The police said the duo then connected on Whatsapp and their friendship took on an intimate nature involving the exchange of nude photos and sexually explicit conversations. The surgeon even paid for gifts demanded by the woman, the police added.
In May, the woman claimed she was coming to meet the victim in Mumbai and even sent him photos of her business class flight tickets. However, when the doctor checked the passenger list online, he could not find her.

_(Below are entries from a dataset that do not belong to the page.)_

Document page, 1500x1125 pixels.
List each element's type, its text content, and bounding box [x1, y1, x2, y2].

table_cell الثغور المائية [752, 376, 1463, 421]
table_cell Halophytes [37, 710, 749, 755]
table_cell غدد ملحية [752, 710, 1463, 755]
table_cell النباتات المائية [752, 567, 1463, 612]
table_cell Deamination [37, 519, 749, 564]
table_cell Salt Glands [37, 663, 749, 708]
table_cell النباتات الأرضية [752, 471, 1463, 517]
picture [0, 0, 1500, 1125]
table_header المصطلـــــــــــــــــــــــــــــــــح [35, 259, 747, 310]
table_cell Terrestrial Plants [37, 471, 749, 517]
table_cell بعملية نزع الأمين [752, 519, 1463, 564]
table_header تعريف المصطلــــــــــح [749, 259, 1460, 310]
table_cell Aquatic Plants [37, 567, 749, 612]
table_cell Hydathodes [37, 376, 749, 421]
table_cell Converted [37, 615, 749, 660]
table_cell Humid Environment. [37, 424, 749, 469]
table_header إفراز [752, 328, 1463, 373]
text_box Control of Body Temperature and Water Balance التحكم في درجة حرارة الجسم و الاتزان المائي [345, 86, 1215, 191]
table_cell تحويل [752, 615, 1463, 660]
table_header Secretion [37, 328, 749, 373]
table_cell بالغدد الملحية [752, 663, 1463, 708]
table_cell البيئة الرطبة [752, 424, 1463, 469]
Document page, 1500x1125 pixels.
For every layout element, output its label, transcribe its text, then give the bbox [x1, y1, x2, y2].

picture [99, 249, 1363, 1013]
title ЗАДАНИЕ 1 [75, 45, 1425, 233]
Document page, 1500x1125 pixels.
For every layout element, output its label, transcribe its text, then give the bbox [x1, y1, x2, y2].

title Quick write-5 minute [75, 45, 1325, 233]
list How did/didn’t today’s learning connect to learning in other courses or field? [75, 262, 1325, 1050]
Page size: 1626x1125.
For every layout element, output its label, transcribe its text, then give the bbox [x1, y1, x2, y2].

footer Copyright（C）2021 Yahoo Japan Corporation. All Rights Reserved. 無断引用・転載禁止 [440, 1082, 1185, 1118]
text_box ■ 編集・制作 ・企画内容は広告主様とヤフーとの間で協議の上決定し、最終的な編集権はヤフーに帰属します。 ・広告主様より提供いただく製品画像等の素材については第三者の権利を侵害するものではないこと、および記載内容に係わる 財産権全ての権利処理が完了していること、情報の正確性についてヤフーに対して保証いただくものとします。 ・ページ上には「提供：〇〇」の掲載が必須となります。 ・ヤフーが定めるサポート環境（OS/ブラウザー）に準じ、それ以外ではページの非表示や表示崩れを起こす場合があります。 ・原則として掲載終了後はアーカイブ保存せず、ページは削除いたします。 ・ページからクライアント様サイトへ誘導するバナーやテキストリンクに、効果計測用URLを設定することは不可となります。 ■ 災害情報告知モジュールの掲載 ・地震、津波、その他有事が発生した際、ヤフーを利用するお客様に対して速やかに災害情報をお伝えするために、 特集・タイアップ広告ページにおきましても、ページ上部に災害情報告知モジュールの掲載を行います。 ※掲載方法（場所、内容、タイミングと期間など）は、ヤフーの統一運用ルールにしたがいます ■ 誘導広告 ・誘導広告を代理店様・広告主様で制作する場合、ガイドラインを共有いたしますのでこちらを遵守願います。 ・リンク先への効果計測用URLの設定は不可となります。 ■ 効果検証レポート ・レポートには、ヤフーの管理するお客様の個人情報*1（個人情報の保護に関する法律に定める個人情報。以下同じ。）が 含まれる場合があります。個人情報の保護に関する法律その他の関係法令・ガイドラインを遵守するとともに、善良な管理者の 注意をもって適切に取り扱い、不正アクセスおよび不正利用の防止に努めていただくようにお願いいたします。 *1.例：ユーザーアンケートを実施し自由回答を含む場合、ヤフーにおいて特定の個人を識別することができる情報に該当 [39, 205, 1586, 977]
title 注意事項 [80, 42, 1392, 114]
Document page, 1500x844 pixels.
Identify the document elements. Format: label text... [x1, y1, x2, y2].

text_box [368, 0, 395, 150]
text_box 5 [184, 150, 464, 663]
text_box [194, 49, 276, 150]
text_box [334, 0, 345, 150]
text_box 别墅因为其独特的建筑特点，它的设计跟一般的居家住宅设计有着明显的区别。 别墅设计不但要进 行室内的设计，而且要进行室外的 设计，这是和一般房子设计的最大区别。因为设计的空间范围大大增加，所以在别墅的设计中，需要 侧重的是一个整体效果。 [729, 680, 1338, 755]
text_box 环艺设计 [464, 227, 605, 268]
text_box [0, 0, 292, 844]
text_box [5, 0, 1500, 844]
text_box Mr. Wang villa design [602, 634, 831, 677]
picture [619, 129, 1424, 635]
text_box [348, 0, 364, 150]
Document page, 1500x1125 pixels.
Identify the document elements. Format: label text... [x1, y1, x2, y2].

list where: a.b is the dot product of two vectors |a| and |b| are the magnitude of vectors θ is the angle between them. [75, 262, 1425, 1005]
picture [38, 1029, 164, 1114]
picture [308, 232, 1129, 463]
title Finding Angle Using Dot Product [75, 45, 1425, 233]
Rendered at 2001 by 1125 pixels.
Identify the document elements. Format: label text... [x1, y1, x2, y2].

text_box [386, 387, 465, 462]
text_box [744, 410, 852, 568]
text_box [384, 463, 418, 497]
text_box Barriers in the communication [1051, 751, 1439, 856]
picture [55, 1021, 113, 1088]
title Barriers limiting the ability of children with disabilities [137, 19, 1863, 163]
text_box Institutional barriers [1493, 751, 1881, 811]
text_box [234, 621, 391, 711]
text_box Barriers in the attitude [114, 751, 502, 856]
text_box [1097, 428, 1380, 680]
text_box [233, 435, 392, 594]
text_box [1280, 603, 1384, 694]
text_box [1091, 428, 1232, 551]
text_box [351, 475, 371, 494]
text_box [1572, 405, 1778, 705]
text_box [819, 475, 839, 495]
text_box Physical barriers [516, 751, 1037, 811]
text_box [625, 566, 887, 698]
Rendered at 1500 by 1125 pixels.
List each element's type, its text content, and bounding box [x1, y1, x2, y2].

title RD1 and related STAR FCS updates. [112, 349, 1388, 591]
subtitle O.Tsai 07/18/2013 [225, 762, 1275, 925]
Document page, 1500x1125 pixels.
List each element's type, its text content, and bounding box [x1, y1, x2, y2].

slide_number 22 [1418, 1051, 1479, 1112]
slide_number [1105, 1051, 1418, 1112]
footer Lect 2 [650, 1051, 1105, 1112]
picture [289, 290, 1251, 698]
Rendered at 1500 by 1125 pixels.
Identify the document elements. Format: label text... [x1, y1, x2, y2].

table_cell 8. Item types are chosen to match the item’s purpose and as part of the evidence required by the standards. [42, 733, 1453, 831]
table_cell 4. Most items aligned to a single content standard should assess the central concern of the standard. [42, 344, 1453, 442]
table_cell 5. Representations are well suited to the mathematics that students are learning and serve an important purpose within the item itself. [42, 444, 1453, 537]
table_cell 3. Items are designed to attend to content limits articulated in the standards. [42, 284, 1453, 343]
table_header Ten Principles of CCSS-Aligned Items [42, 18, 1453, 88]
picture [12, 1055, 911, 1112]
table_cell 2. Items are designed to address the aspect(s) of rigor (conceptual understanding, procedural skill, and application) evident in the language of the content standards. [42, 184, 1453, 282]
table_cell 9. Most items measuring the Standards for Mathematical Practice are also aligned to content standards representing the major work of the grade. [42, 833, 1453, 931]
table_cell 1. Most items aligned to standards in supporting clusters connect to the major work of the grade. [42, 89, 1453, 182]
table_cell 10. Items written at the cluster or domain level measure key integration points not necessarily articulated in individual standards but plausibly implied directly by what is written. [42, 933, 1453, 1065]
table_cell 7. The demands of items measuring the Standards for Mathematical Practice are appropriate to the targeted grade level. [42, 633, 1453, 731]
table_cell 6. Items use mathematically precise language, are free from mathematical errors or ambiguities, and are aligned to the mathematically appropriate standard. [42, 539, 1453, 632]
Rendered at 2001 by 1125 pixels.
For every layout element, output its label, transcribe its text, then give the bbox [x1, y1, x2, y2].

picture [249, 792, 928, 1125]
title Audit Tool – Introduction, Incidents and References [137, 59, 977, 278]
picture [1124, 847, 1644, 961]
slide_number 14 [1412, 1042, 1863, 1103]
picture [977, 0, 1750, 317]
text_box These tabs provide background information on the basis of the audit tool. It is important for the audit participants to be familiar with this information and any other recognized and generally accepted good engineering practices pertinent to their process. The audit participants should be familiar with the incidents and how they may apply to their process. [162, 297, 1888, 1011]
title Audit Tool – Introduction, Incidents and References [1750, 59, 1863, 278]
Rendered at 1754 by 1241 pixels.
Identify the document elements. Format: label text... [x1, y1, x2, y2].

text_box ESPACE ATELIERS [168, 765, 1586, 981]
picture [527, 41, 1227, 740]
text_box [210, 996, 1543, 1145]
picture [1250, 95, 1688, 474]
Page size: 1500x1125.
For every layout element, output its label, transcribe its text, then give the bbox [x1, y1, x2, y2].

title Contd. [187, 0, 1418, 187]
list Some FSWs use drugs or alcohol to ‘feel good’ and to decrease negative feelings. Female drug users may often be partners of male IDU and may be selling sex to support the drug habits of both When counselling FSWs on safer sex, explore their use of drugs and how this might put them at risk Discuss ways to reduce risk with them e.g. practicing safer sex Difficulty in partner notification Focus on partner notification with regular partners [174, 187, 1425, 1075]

The police said that on May 2, the woman told the surgeon that someone from Thailand had hacked into their chats using the Pegasus spyware and was threatening to make the chats public if she did not pay him 3.1 bitcoins worth ₹2.5 crores. “She told the doctor she was afraid and was going to sell all her jewellery to pay the hacker,” said a police officer. Although suspicious, the surgeon believed her.
The police said the woman then asked him for money, threatening to write to the Medical Council, file a sexual harassment complaint against him. She even told him that she would send the council the sexually explicit pictures he had sent her.
From April to July, the surgeon paid her ₹94.47 lakhs in about 42 transactions. The police added that he had even taken out loans from the back to pay her. However, he later realised that the bank account provided by the girl was under a different name. He then looked her up in the list of students at the Chandigarh college and found a girl of the same name who had been enrolled not in an MBBS course but in a bachelor of Arts degree in 2021.
The police said that on August 12, the woman contacted the surgeon’s wife claiming she had ‘interesting stuff to share’. Realising he had been cheated, the surgeon finally approached the police.
The central cyber police have registered an offence under sections 308 (extortion), 318 (cheating) and 319 (cheating by personation) of the Bharatiya Nyaya Sanhita, and various sections of the Information Technology Act.